While many studies seek to measure perceptions of climate change risk and vulnerability, this dissertation reverses the question by positioning risk perceptions as an outcome of political and economic struggles and projects, which are the object of this research. I trace these struggles through the actions of New Jersey’s beach lobby, the U.S.’s oldest and most successful lobby for enrolling the federal and state governments into nurturing coastal development. New Jersey beach lobbyists shepherded the development of coastal engineering as a modern scientific field as one euphemistically directed at ‘shore protection’ of coastal property values, rather than coastal ecosystems themselves. Subsequently, these lobbyists worked to enshrine shore protection in the mandate of the federal government, via the Army Corps of Engineers, and allied with insurers to fashion a solution to rising disaster costs in the form of the National Flood Insurance Program, which uses public funds to underwrite coastal property values.
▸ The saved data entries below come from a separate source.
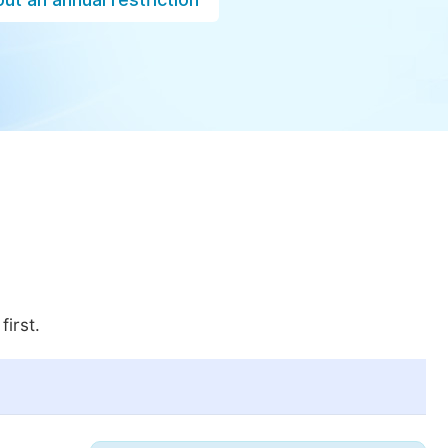
first.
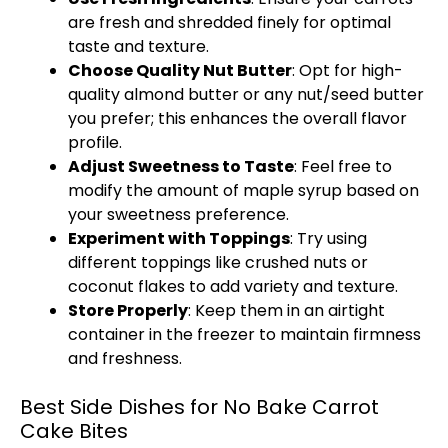
are fresh and shredded finely for optimal
taste and texture.
Choose Quality Nut Butter
: Opt for high-
quality almond butter or any nut/seed butter
you prefer; this enhances the overall flavor
profile.
Adjust Sweetness to Taste
: Feel free to
modify the amount of maple syrup based on
your sweetness preference.
Experiment with Toppings
: Try using
different toppings like crushed nuts or
coconut flakes to add variety and texture.
Store Properly
: Keep them in an
airtight
container
in the freezer to maintain firmness
and freshness.
Best Side Dishes for No Bake Carrot
Cake Bites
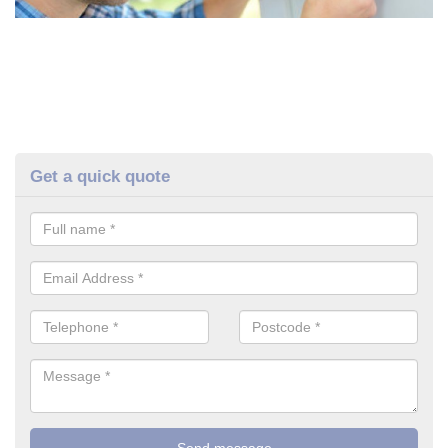
Get a quick quote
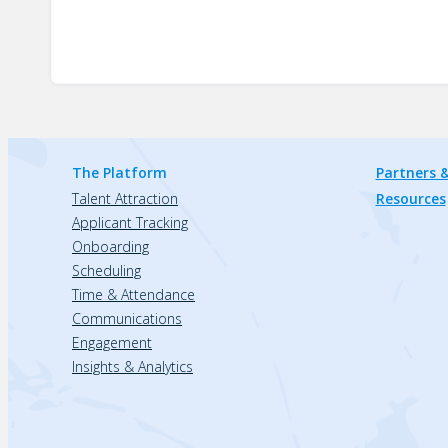
The Platform
Partners &
Talent Attraction
Resources
Applicant Tracking
Onboarding
Scheduling
Time & Attendance
Communications
Engagement
Insights & Analytics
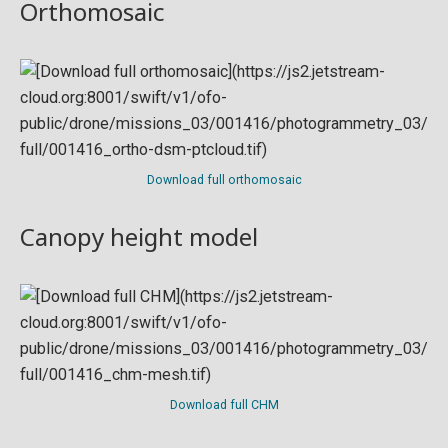
Orthomosaic
Download full orthomosaic
Canopy height model
Download full CHM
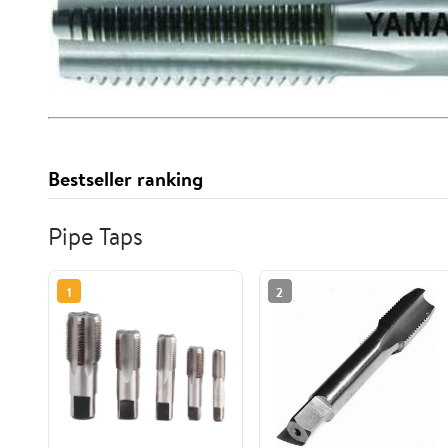
Bestseller ranking
Pipe Taps
1
2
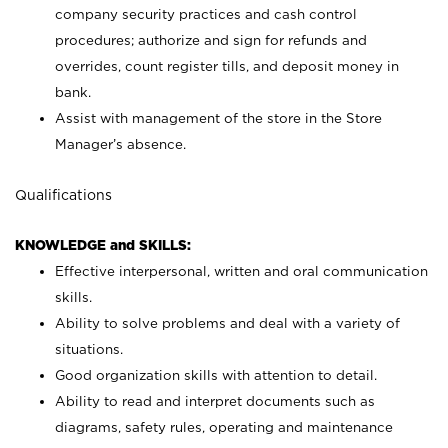
company security practices and cash control
procedures; authorize and sign for refunds and
overrides, count register tills, and deposit money in
bank.
Assist with management of the store in the Store
Manager’s absence.
Qualifications
KNOWLEDGE and SKILLS:
Effective interpersonal, written and oral communication
skills.
Ability to solve problems and deal with a variety of
situations.
Good organization skills with attention to detail.
Ability to read and interpret documents such as
diagrams, safety rules, operating and maintenance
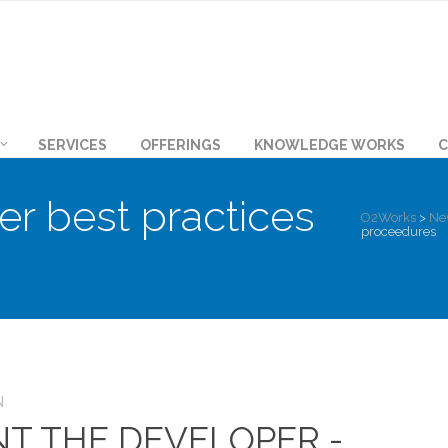
SERVICES
OFFERINGS
KNOWLEDGE WORKS
C
er best practices
O2Works
>
Ne
proceedures
N
NT THE DEVELOPER -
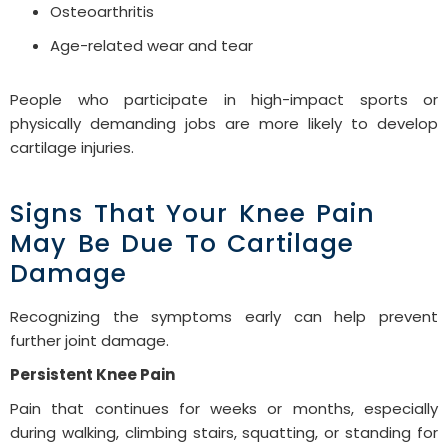
Osteoarthritis
Age-related wear and tear
People who participate in high-impact sports or
physically demanding jobs are more likely to develop
cartilage injuries.
Signs That Your Knee Pain
May Be Due To Cartilage
Damage
Recognizing the symptoms early can help prevent
further joint damage.
Persistent Knee Pain
Pain that continues for weeks or months, especially
during walking, climbing stairs, squatting, or standing for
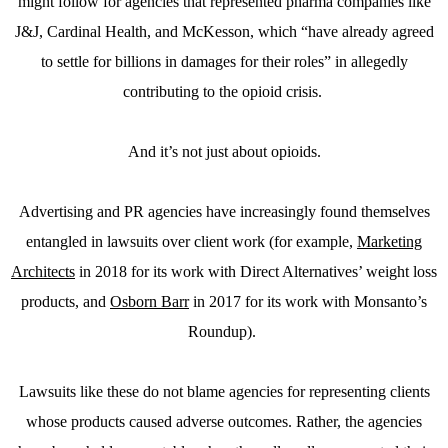
might follow for agencies that represented pharma companies like
J&J, Cardinal Health, and McKesson, which “have already agreed
to settle for billions in damages for their roles” in allegedly
contributing to the opioid crisis.
And it’s not just about opioids.
Advertising and PR agencies have increasingly found themselves
entangled in lawsuits over client work (for example,
Marketing
Architects
in 2018 for its work with Direct Alternatives’ weight loss
products, and
Osborn Barr
in 2017 for its work with Monsanto’s
Roundup).
Lawsuits like these do not blame agencies for representing clients
whose products caused adverse outcomes. Rather, the agencies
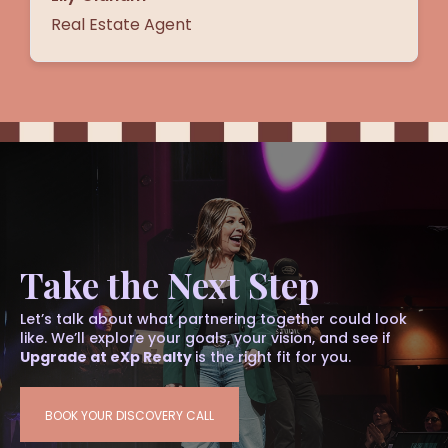
Real Estate Agent
Take the Next Step
Let’s talk about what partnering together could look
like. We’ll explore your goals, your vision, and see if
Upgrade at eXp Realty
is the right fit for you.
BOOK YOUR DISCOVERY CALL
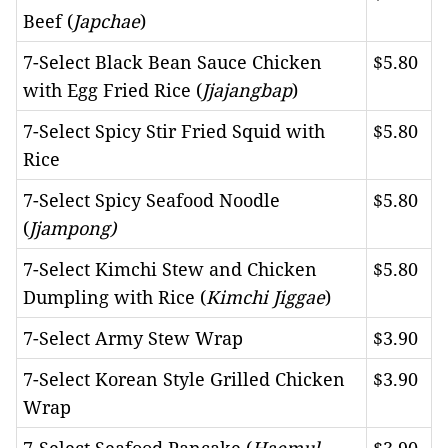
Beef (
Japchae
)
7-Select Black Bean Sauce Chicken
$5.80
with Egg Fried Rice (
Jjajangbap
)
7-Select Spicy Stir Fried Squid with
$5.80
Rice
7-Select Spicy Seafood Noodle
$5.80
(
Jjampong)
7-Select Kimchi Stew and Chicken
$5.80
Dumpling with Rice (
Kimchi Jiggae
)
7-Select Army Stew Wrap
$3.90
7-Select Korean Style Grilled Chicken
$3.90
Wrap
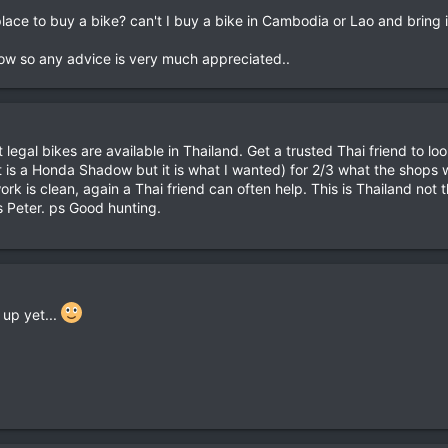
e place to buy a bike? can't I buy a bike in Cambodia or Lao and bring 
now so any advice is very much appreciated..
 legal bikes are available in Thailand. Get a trusted Thai friend to loo
t is a Honda Shadow but it is what I wanted) for 2/3 what the shops w
rk is clean, again a Thai friend can often help. This is Thailand not 
s Peter. ps Good hunting.
 up yet...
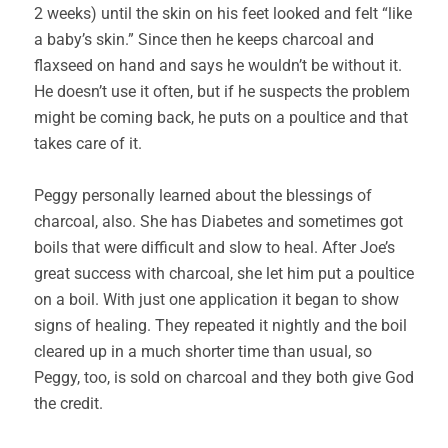
2 weeks) until the skin on his feet looked and felt “like
a baby’s skin.” Since then he keeps charcoal and
flaxseed on hand and says he wouldn’t be without it.
He doesn’t use it often, but if he suspects the problem
might be coming back, he puts on a poultice and that
takes care of it.
Peggy personally learned about the blessings of
charcoal, also. She has Diabetes and sometimes got
boils that were difficult and slow to heal. After Joe’s
great success with charcoal, she let him put a poultice
on a boil. With just one application it began to show
signs of healing. They repeated it nightly and the boil
cleared up in a much shorter time than usual, so
Peggy, too, is sold on charcoal and they both give God
the credit.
Yet not all U.S. coasts become beaches. Just as the waterfront has frequently been targeted for resort and leisure development, it has also frequently been earmarked as a literal dumping ground dirty and undesirable land-uses like waste dumps, chemical plants, and shipping facilities. This study examines New Jersey’s Bayshore, along the north shore of Monmouth County, as an example of a place with a dynamic and evolving role within the uneven coastal development dialectic. Although the Bayshore, like New Jersey’s Atlantic shore, thrived as an early 20th century tourist destination, its proximity to extensive pollutants lining Raritan Bay ultimately sent the region into a long-term decline. This study scales down to the Bayshore town of Keansburg to understand contemporary adaptation debates as the extension of uneven coastal development into a new round of uneven coastal restructuring. While Keansburg was arguably experiencing unplanned retreat by the dawn Superstorm Sandy, the disaster activated a plethora of material and discursive tools that local boosters could use to fashion a new development pathway for the town. Despite local ambitions to transform Keansburg’s development trajectory in ways that would make it more resilient by embracing a retreat from the beach, what has ultimately proved resilient in the Keansburg case is a development model centered around reproducing the beach as a luxurious amenity. The adaptation by gentrification model showcased in Keansburg raises serious questions about climate justice, managed retreat, and the future of the working-class coast.